# Exercise objective:
Count every line in the entries that holds the word "vzhled". The reply is that count alone.

# Supplied material:
··········
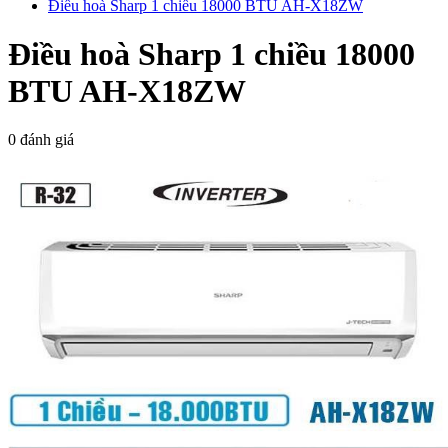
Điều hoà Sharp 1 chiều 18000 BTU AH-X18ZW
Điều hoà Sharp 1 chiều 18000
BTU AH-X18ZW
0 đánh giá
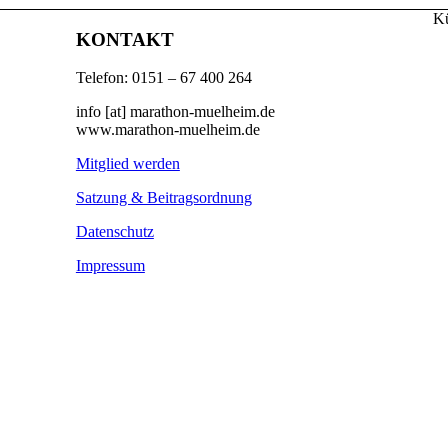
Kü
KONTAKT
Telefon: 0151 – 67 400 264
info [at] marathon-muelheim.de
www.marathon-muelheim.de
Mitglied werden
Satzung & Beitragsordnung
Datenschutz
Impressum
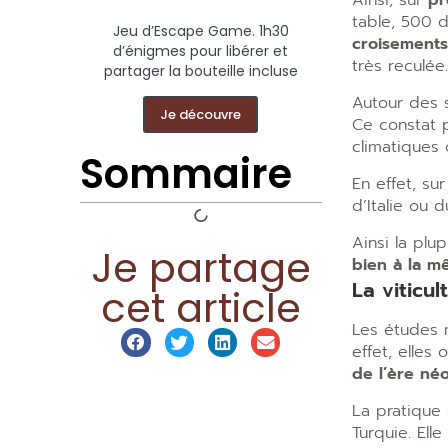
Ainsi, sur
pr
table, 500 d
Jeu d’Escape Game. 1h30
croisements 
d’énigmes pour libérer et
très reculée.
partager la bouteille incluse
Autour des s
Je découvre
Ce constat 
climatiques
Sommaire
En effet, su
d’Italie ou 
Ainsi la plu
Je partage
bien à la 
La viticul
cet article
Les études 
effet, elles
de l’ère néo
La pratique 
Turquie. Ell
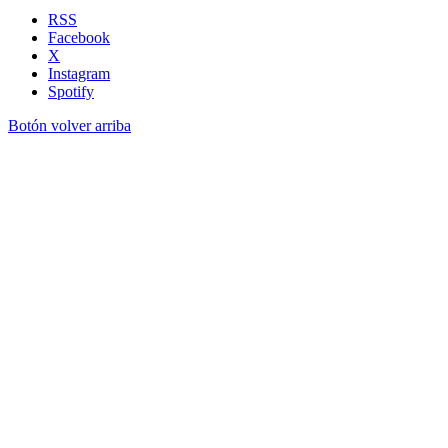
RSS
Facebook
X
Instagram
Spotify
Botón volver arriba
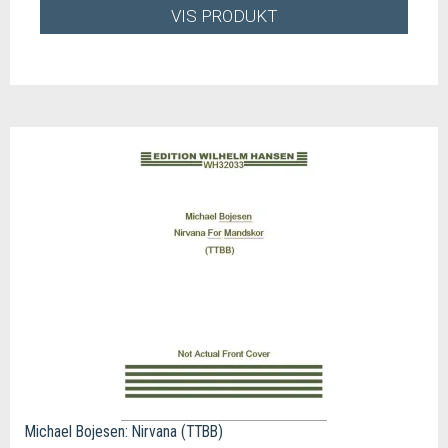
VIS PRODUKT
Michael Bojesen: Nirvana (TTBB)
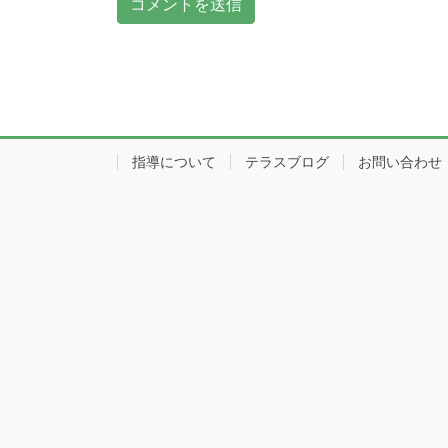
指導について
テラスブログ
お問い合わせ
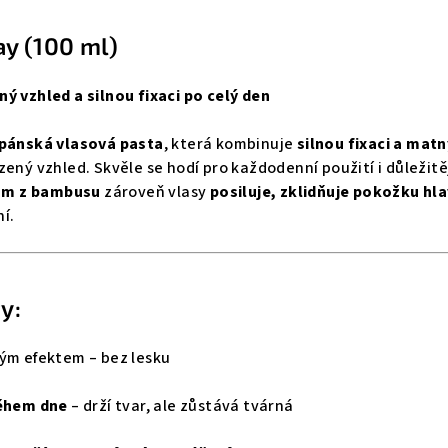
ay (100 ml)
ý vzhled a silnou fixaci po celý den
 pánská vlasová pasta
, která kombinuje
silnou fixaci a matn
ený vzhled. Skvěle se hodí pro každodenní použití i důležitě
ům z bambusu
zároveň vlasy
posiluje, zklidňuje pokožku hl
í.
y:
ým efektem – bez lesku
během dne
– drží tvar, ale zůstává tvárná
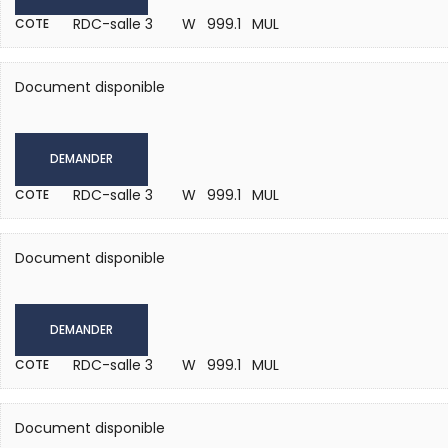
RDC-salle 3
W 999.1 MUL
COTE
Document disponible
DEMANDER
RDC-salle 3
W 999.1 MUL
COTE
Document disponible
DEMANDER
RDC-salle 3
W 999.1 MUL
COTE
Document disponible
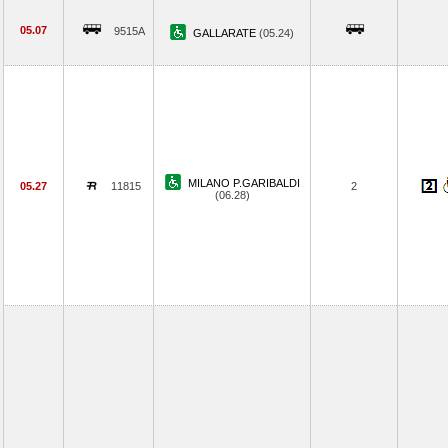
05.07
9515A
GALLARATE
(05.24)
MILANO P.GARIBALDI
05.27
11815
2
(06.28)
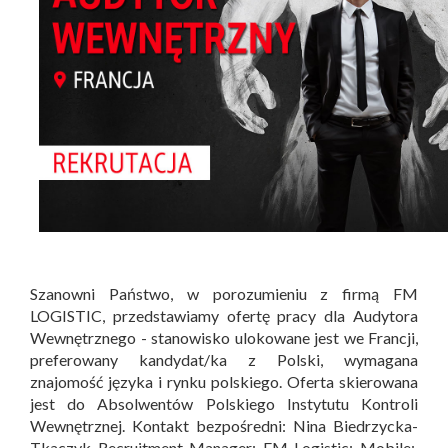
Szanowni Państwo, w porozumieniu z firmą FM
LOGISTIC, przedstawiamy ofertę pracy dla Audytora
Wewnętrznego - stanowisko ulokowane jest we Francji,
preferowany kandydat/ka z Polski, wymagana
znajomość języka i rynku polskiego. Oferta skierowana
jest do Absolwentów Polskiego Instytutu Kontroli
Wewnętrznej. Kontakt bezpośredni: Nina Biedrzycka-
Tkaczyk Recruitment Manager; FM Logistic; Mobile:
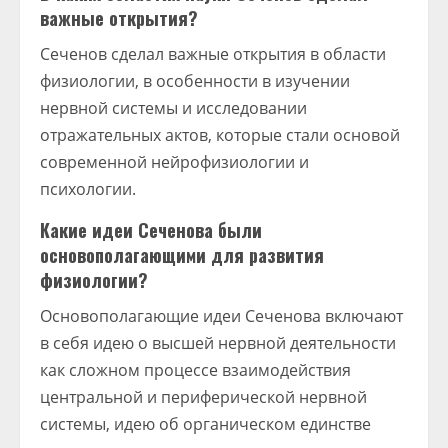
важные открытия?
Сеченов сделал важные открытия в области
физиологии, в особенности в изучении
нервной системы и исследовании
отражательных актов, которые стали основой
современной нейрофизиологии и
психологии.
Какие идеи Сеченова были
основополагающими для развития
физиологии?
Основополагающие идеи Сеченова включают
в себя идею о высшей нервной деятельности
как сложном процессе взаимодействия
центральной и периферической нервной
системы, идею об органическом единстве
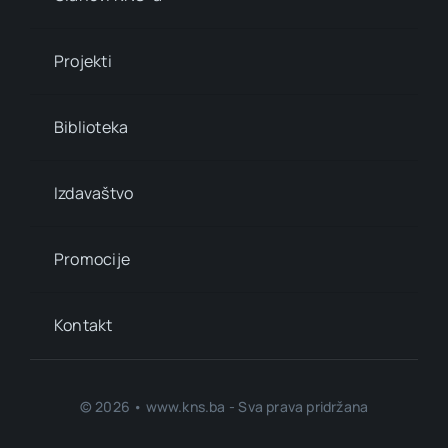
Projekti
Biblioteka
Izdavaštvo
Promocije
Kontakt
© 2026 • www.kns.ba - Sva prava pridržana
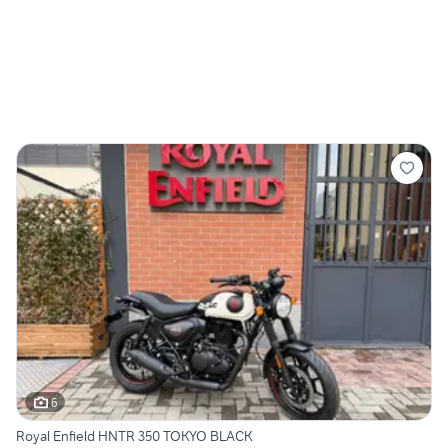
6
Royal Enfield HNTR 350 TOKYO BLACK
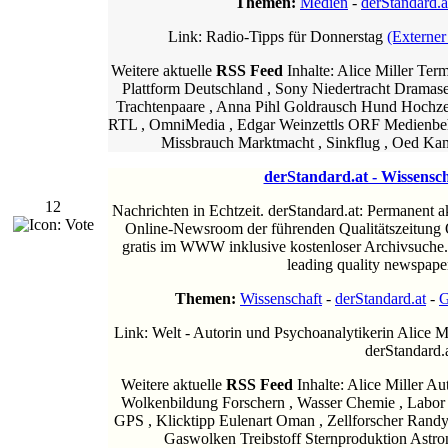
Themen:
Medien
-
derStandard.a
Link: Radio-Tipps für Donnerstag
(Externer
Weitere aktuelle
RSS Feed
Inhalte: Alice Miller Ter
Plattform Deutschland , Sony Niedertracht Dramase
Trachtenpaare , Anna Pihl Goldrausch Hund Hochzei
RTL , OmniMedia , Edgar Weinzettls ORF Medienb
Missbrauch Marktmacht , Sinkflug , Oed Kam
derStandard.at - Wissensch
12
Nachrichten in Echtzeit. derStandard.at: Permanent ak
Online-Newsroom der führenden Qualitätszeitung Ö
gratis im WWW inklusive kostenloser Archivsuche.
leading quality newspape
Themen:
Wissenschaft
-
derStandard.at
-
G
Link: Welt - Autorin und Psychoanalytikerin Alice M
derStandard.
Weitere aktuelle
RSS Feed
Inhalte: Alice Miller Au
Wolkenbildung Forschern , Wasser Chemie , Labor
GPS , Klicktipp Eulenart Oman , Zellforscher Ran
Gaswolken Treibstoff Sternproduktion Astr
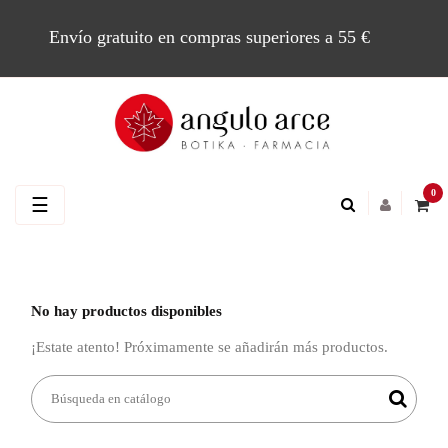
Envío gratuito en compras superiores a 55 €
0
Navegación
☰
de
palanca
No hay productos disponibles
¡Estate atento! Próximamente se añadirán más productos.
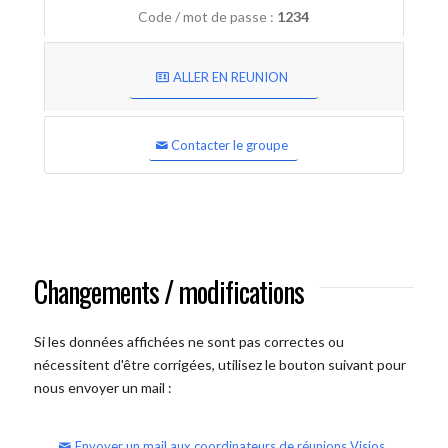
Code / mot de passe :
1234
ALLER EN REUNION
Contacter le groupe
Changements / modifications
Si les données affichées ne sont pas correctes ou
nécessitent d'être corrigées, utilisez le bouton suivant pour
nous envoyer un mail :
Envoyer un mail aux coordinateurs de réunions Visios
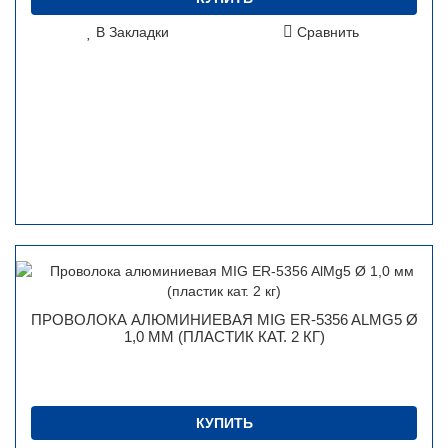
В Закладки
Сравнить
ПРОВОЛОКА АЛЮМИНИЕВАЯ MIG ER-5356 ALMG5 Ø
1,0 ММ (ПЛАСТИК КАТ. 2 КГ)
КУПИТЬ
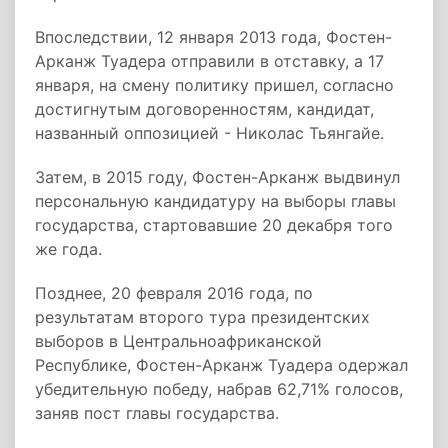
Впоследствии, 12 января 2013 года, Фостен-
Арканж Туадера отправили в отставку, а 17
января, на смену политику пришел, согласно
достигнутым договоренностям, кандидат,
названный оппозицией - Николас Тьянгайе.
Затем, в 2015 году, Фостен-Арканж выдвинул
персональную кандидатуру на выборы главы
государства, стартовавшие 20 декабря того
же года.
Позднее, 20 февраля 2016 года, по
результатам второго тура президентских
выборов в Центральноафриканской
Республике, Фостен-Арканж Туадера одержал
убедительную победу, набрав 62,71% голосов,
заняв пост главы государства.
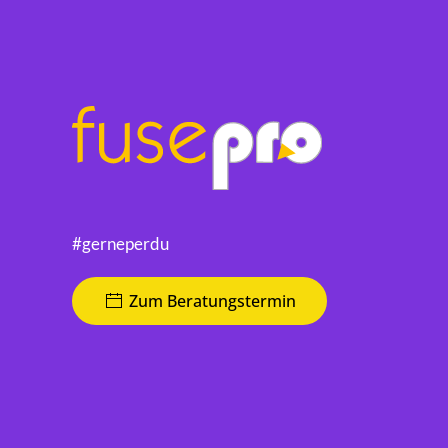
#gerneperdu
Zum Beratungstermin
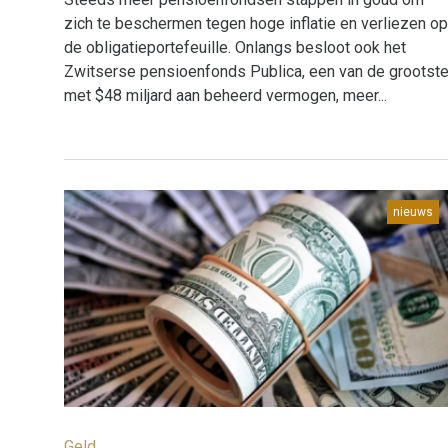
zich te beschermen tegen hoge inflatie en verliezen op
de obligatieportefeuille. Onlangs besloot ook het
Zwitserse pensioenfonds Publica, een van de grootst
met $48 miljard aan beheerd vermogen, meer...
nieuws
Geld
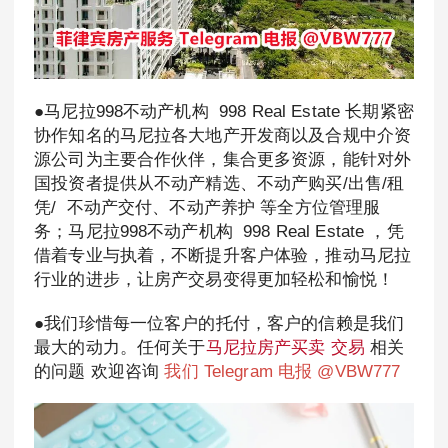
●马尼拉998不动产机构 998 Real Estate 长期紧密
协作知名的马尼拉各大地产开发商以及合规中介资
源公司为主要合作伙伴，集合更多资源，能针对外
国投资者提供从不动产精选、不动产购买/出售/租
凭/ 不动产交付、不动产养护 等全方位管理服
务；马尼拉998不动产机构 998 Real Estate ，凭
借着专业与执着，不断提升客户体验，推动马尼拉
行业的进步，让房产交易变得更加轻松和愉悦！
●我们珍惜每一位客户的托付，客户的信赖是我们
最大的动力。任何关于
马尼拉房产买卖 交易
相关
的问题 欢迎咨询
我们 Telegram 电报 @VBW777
··········
# Exercise solution:
2